■ To do: Pictures aside, print all of the data below exactly as written.

[Source records]
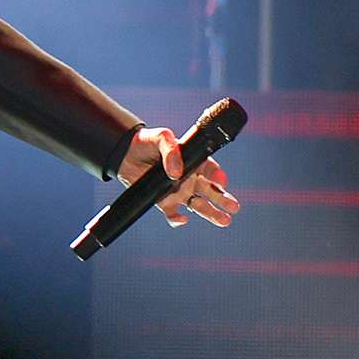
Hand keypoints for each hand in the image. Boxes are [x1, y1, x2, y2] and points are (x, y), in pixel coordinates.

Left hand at [116, 126, 240, 227]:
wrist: (125, 153)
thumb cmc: (147, 142)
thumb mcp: (161, 137)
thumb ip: (171, 150)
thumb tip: (177, 173)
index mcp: (193, 161)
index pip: (211, 170)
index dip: (218, 176)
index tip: (221, 181)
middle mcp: (189, 179)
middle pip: (211, 191)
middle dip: (223, 199)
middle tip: (234, 207)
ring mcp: (178, 191)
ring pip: (198, 205)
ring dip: (211, 213)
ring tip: (225, 221)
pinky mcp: (163, 201)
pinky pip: (173, 214)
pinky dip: (177, 219)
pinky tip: (182, 219)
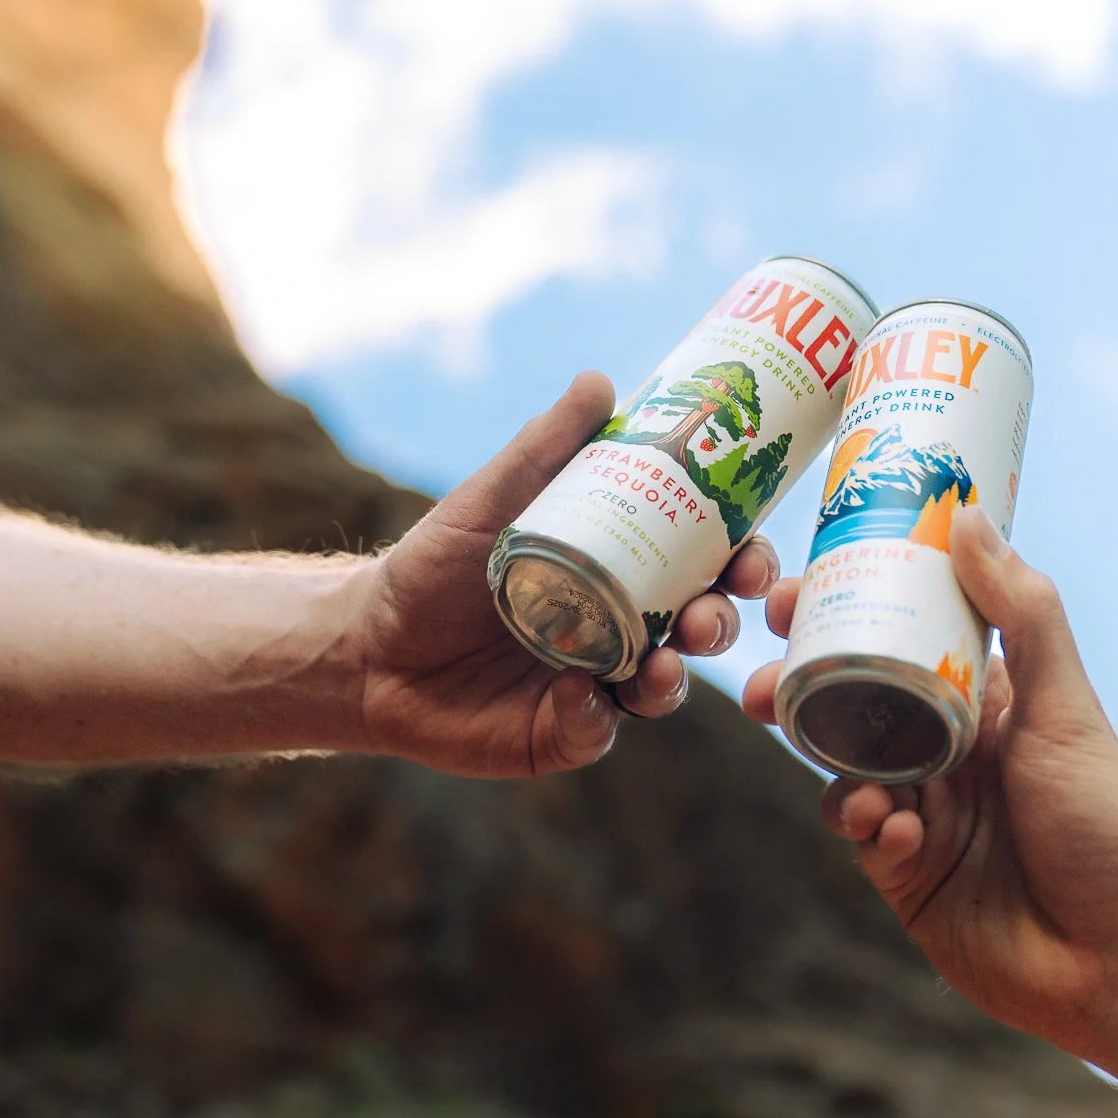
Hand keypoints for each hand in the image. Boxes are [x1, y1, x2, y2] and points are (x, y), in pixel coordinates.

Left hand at [352, 372, 776, 777]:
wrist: (366, 645)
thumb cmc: (433, 566)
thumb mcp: (490, 500)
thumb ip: (544, 448)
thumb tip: (599, 381)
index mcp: (623, 570)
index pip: (705, 564)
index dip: (742, 561)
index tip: (750, 555)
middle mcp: (621, 629)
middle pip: (699, 628)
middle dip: (720, 624)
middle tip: (709, 616)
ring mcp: (597, 686)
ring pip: (662, 688)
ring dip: (674, 678)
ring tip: (661, 666)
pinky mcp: (560, 735)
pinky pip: (598, 733)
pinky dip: (596, 716)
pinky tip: (577, 695)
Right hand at [742, 508, 1117, 1058]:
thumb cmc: (1110, 829)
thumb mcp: (1068, 709)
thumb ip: (1023, 615)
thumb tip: (971, 516)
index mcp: (989, 702)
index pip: (903, 636)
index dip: (847, 609)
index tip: (792, 593)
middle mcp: (951, 752)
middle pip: (854, 703)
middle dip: (803, 688)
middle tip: (767, 683)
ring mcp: (925, 815)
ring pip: (843, 768)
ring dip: (828, 762)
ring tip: (838, 771)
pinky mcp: (907, 877)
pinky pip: (859, 837)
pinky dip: (865, 826)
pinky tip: (894, 832)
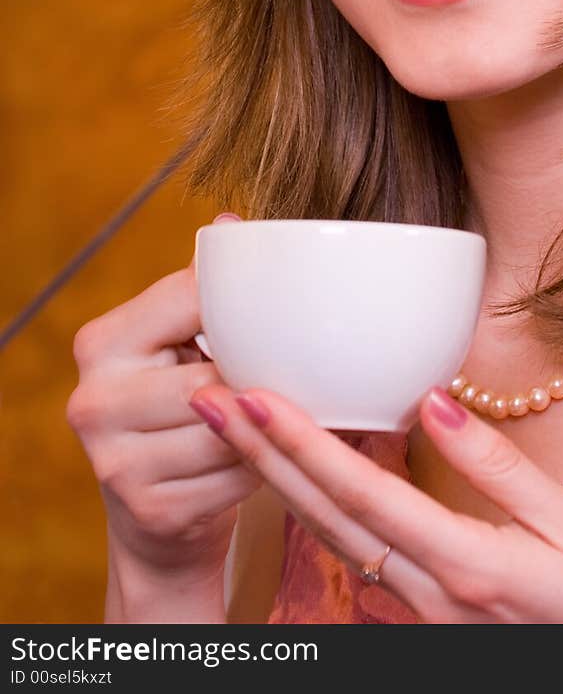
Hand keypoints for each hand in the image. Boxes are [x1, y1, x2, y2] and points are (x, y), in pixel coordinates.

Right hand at [67, 250, 260, 584]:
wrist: (156, 511)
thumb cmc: (180, 401)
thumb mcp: (179, 342)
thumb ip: (203, 289)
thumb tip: (234, 225)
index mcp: (100, 342)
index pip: (190, 299)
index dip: (243, 306)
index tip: (280, 309)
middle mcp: (94, 401)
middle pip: (212, 375)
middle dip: (259, 376)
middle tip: (296, 371)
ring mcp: (115, 464)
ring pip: (229, 429)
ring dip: (268, 424)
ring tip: (288, 410)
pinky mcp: (151, 511)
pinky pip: (235, 477)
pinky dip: (263, 466)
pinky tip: (268, 456)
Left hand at [187, 383, 562, 623]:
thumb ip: (501, 469)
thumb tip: (434, 402)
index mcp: (468, 567)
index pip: (362, 495)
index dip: (301, 443)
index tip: (252, 397)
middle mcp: (434, 596)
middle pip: (329, 519)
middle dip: (264, 458)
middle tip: (215, 402)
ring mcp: (432, 614)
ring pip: (340, 540)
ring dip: (286, 482)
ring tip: (248, 431)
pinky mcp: (442, 616)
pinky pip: (368, 558)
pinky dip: (331, 511)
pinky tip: (318, 478)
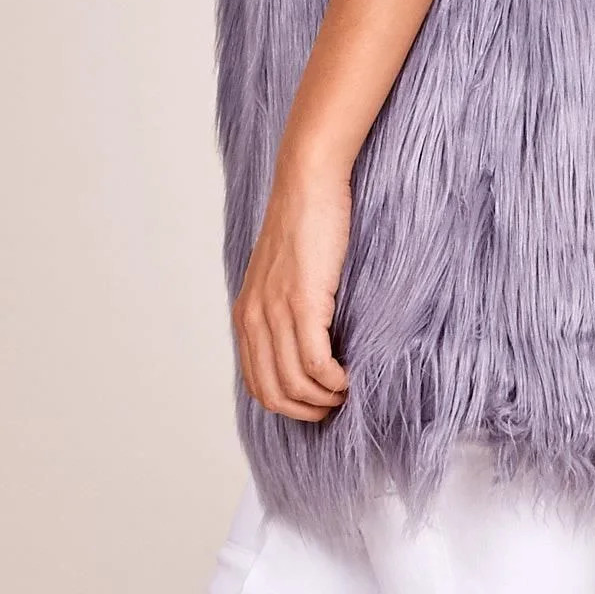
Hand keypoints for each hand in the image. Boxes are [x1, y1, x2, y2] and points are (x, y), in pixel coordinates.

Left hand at [232, 152, 351, 419]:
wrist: (308, 183)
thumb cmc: (305, 223)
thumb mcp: (281, 274)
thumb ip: (281, 309)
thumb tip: (304, 347)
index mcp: (245, 314)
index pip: (257, 385)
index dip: (289, 405)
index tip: (318, 404)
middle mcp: (252, 318)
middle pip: (273, 394)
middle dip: (306, 411)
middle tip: (336, 405)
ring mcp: (275, 312)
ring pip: (295, 385)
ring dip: (324, 399)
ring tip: (347, 391)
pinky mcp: (302, 303)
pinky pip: (315, 364)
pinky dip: (334, 381)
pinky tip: (349, 377)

■ Exercise result:
Hand keypoints for each hand in the image. Boxes are [x1, y1, x2, y2] and points are (x, y), in pixel coordinates.

Left hand at [116, 126, 240, 227]:
wrist: (125, 153)
thumb cmc: (147, 142)
thumb mcp: (161, 137)
thumb ip: (171, 150)
thumb tip: (177, 173)
index mcp: (193, 161)
index pip: (211, 170)
index dip: (218, 176)
index tip: (221, 181)
middle mcp: (189, 179)
middle pip: (211, 191)
middle dip: (223, 199)
middle tip: (234, 207)
ring mcp: (178, 191)
ring pip: (198, 205)
ring dip: (211, 213)
ring tip: (225, 221)
pinky mcp: (163, 201)
pinky pip: (173, 214)
pinky dip: (177, 219)
pinky tip: (182, 219)
Hand keypoints for each hand in the image. Boxes are [x1, y1, x2, y2] and points are (x, y), in pixel coordinates.

Left hand at [352, 372, 776, 777]:
wrist: (366, 645)
thumb cmc: (433, 566)
thumb mcp: (490, 500)
thumb ip: (544, 448)
thumb tip: (599, 381)
index mcp: (623, 570)
index pip: (705, 564)
index dip: (742, 561)
index tip: (750, 555)
middle mcp: (621, 629)
middle pip: (699, 628)
middle dip: (720, 624)
middle tip: (709, 616)
ring mcp: (597, 686)
ring pip: (662, 688)
ring dip: (674, 678)
ring tip: (661, 666)
pinky mcp: (560, 735)
pinky pip: (598, 733)
pinky dip: (596, 716)
pinky tip: (577, 695)
Right hand at [742, 508, 1117, 1058]:
thumb cmc: (1110, 829)
thumb mcp: (1068, 709)
thumb ip: (1023, 615)
thumb tip: (971, 516)
index mcp: (989, 702)
index pip: (903, 636)
index dip: (847, 609)
index tip: (792, 593)
middle mcp: (951, 752)
middle pip: (854, 703)
middle dip: (803, 688)
middle tip: (767, 683)
ring mcp: (925, 815)
ring pip: (843, 768)
ring dip: (828, 762)
ring tip: (838, 771)
pinky mcp: (907, 877)
pinky pip: (859, 837)
pinky dip: (865, 826)
pinky tip: (894, 832)
Hand keypoints for each hand in the image. Boxes are [x1, y1, x2, y2] and points are (x, y), in pixel coordinates.

Right hand at [67, 250, 260, 584]:
wrist: (156, 511)
thumb cmc: (180, 401)
thumb mcp: (179, 342)
thumb ip: (203, 289)
thumb tip: (234, 225)
index mcp: (100, 342)
index pip: (190, 299)
index dip: (243, 306)
index tip: (280, 309)
middle mcp: (94, 401)
middle pip: (212, 375)
middle dip: (259, 376)
middle tip: (296, 371)
ring mcp: (115, 464)
ring pip: (229, 429)
ring dip: (268, 424)
ring tip: (288, 410)
pinky mcp: (151, 511)
pinky pip: (235, 477)
pinky dip: (263, 466)
pinky tip: (268, 456)
Left hand at [187, 383, 562, 623]:
thumb ip: (501, 469)
thumb tip: (434, 402)
index mcp: (468, 567)
index pip: (362, 495)
index dip: (301, 443)
index tip: (252, 397)
middle mcp: (434, 596)
middle pip: (329, 519)
middle dip: (264, 458)
middle tip: (215, 402)
ring mcp: (432, 614)
ring pip: (340, 540)
ring dip: (286, 482)
ring tip: (248, 431)
pinky mcp: (442, 616)
pinky pip: (368, 558)
pinky dip: (331, 511)
pinky tip: (318, 478)
Hand keypoints for each hand in the image. Boxes are [x1, y1, x2, y2] and points are (x, y), in pixel coordinates.

Left hand at [232, 152, 351, 419]:
wrist: (308, 183)
thumb cmc: (305, 223)
thumb mcp: (281, 274)
thumb ip: (281, 309)
thumb tip: (304, 347)
index mcp: (245, 314)
index pip: (257, 385)
index dip: (289, 405)
index tip: (318, 404)
middle mcp: (252, 318)
middle pip: (273, 394)
middle dip: (306, 411)
middle tip: (336, 405)
ring mcp: (275, 312)
ring pip: (295, 385)
ring dip: (324, 399)
ring tip: (347, 391)
pinky mcp: (302, 303)
pinky pip: (315, 364)
pinky dip: (334, 381)
pinky tip: (349, 377)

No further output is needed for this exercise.